_Text provided_.
━━━━━━━━━━━━━━━━━━━━

1986 United States gubernatorial elections

38 governorships 36 states; 2 territories
|  | Majority party | Minority party |
| Party | Democratic | Republican |
| Seats before | 34 | 16 |
| Seats after | 26 | 24 |
| Seat change | −8 | +8 |
| Seats up | 27 | 9 |
| Seats won | 19 | 17 |
- Republican hold Republican gain Democratic hold Democratic gain

= 1986 United States gubernatorial elections =

United States gubernatorial elections were held on November 4, 1986, in 36 states and two territories. The Democrats had a net loss of eight seats during this election, which coincided with the Senate and the House elections. This was despite the Democratic trend on a federal level, making this the last midterm election until 2022 where the party of the incumbent president achieved a net gain of governorships.

━━━━━━━━━━━━━━━━━━━━

_Record extracts_.
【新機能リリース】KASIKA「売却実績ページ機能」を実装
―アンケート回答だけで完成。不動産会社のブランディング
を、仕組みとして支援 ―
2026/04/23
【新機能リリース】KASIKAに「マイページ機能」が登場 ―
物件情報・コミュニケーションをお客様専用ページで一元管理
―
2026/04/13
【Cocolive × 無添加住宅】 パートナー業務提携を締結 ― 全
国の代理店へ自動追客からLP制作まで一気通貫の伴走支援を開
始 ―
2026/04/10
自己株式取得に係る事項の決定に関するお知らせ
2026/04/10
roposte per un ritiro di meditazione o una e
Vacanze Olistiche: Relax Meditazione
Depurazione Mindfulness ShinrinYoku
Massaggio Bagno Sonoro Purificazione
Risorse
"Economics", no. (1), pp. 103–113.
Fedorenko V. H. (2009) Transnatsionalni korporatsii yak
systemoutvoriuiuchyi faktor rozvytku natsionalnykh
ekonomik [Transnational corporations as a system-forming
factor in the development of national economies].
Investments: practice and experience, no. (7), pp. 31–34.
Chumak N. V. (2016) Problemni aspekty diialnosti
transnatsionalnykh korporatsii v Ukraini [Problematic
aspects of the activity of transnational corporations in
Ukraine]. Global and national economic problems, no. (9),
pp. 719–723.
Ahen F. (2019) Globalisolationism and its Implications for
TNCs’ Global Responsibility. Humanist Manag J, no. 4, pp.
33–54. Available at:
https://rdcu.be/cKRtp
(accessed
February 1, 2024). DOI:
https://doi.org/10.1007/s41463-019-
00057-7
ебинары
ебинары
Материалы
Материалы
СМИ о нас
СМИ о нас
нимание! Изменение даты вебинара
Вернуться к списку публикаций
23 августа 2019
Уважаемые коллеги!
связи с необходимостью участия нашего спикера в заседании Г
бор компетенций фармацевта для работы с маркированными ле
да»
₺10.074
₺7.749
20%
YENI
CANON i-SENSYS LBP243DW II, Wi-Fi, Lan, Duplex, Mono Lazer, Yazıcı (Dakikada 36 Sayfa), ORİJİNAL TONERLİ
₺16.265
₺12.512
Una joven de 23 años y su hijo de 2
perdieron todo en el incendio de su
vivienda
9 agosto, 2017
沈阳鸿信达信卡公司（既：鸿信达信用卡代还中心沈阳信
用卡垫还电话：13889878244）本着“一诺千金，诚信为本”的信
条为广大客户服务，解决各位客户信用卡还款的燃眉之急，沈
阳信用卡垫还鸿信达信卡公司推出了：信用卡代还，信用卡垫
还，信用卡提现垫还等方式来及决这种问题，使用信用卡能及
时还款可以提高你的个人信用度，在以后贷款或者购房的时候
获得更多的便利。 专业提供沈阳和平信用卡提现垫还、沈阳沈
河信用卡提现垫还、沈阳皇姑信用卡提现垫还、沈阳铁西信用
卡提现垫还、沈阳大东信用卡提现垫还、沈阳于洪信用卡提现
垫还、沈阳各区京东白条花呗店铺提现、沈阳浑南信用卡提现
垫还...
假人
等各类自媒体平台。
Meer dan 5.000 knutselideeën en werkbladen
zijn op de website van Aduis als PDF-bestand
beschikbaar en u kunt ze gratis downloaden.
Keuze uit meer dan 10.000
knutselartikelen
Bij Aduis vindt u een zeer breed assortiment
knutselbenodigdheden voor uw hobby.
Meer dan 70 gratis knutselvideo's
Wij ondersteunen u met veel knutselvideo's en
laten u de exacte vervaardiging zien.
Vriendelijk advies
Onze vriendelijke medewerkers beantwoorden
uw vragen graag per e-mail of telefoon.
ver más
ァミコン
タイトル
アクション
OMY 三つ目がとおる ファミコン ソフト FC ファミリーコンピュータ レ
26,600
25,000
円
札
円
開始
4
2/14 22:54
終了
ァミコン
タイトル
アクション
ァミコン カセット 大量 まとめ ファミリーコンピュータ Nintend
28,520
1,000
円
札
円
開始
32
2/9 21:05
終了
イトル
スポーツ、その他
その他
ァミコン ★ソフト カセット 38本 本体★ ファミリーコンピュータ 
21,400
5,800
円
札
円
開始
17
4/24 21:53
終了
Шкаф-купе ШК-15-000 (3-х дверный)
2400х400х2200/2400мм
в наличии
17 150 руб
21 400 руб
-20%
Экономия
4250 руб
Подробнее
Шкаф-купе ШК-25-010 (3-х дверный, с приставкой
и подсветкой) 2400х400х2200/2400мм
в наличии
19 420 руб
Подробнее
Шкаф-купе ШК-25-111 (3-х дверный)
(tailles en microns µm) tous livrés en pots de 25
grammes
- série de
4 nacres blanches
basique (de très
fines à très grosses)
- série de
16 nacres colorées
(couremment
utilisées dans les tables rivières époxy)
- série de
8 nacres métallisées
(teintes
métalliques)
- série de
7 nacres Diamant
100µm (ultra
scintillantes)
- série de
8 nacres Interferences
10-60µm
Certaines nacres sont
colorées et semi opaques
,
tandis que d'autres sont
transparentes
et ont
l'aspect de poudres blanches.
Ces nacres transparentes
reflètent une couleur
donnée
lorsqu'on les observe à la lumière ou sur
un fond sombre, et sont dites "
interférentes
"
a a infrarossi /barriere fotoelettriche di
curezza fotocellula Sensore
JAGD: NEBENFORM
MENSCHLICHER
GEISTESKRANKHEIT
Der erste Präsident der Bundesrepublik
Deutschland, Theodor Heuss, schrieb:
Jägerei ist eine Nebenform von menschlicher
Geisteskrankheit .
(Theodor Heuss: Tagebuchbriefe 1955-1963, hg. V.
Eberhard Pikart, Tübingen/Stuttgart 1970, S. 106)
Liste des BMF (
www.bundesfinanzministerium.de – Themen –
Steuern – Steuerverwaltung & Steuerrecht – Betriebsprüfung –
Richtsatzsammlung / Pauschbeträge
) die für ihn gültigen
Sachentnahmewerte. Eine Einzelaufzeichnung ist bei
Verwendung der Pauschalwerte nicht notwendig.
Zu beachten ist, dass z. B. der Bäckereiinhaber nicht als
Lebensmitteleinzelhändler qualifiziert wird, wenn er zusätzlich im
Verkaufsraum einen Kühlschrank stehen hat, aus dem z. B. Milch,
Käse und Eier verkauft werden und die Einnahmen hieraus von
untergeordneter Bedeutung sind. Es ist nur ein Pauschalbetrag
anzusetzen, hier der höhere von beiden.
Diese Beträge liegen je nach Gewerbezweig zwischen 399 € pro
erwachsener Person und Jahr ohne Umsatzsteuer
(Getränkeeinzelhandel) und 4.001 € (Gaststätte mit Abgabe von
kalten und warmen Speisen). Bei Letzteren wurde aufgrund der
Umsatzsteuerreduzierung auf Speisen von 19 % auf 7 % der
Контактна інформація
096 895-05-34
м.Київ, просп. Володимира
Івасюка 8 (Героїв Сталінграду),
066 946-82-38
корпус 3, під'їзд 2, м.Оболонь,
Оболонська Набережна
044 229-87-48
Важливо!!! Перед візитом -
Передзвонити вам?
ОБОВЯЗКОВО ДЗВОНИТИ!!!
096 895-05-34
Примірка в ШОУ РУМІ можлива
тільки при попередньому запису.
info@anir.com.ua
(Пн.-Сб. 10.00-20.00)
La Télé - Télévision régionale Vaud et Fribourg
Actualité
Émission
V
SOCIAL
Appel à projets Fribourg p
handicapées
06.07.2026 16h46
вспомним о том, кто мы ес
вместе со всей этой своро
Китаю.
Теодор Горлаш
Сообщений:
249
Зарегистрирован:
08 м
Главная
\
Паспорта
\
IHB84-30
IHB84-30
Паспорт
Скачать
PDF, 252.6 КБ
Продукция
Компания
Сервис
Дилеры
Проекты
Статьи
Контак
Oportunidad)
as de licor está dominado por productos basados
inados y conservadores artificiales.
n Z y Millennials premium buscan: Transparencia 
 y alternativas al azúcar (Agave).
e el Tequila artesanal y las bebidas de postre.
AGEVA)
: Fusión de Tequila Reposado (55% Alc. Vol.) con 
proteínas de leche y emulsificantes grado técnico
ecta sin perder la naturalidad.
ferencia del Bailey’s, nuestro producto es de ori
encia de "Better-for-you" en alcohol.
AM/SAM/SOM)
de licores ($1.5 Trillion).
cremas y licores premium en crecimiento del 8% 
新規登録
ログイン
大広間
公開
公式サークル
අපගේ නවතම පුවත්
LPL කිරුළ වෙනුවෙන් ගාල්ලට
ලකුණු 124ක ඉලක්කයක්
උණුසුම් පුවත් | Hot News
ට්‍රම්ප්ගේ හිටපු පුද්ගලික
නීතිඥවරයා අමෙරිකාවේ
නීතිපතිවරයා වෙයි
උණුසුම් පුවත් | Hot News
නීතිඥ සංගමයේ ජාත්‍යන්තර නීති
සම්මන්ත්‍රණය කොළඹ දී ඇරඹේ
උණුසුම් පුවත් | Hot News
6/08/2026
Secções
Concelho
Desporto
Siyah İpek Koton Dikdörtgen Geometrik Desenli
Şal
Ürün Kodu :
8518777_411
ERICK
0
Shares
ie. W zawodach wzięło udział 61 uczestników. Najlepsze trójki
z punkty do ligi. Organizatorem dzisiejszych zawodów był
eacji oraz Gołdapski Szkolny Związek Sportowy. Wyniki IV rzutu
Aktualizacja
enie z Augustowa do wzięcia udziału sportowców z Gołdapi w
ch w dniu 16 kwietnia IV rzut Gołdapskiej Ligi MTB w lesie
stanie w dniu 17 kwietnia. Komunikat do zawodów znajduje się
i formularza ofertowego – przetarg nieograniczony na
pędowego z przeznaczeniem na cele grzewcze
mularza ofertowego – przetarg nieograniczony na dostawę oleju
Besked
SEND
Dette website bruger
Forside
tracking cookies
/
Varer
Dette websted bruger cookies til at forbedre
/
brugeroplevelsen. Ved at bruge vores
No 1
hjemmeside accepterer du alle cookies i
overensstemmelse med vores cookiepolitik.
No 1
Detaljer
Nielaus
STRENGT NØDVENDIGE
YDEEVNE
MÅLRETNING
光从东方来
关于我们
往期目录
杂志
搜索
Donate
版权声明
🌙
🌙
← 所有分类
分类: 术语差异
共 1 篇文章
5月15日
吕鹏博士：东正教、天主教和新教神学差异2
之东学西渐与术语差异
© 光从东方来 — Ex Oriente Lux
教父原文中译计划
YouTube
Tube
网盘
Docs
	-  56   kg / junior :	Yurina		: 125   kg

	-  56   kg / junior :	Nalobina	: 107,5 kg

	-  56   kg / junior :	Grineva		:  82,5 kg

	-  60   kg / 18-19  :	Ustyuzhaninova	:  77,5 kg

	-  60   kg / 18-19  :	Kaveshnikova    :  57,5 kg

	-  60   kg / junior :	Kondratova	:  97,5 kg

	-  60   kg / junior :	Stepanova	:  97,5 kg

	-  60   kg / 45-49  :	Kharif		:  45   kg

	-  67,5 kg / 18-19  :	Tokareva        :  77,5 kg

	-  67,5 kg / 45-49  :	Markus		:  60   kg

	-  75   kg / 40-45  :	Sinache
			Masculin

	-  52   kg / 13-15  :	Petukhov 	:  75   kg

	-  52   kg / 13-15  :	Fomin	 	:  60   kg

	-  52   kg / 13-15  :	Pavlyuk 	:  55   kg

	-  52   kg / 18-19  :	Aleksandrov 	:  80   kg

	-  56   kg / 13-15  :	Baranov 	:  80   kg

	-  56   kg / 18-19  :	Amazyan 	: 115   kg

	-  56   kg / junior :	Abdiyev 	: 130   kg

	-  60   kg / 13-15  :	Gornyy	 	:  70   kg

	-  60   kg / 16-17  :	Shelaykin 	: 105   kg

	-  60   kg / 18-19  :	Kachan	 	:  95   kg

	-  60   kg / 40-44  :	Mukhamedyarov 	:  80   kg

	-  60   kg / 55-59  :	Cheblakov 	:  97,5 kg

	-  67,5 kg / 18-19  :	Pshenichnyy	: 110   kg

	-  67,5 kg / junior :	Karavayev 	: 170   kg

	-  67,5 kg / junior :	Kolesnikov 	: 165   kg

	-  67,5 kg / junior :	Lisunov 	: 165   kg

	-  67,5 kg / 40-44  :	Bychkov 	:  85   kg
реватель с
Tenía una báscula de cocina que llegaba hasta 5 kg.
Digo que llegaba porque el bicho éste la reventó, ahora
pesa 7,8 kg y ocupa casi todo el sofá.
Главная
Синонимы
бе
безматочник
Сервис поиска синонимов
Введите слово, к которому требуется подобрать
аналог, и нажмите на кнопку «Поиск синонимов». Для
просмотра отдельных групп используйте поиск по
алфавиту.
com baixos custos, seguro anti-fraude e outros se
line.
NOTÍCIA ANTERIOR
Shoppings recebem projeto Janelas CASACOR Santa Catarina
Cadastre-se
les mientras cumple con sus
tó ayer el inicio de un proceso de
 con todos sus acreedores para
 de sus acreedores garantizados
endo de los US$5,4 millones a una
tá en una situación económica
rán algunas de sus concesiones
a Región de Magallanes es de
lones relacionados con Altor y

━━━━━━━━━━━━━━━━━━━━

_Tasks_.
**1.** In the 1986 gubernatorial elections text, on what date were the elections held?
**2.** Print the passage of the gubernatorial elections text starting at "United States gubernatorial elections were" and ending at "gain of governorships.".
The records have no role here.

_Response list_.
**1.** November 4, 1986.

**2.**
United States gubernatorial elections were held on November 4, 1986, in 36 states and two territories. The Democrats had a net loss of eight seats during this election, which coincided with the Senate and the House elections. This was despite the Democratic trend on a federal level, making this the last midterm election until 2022 where the party of the incumbent president achieved a net gain of governorships.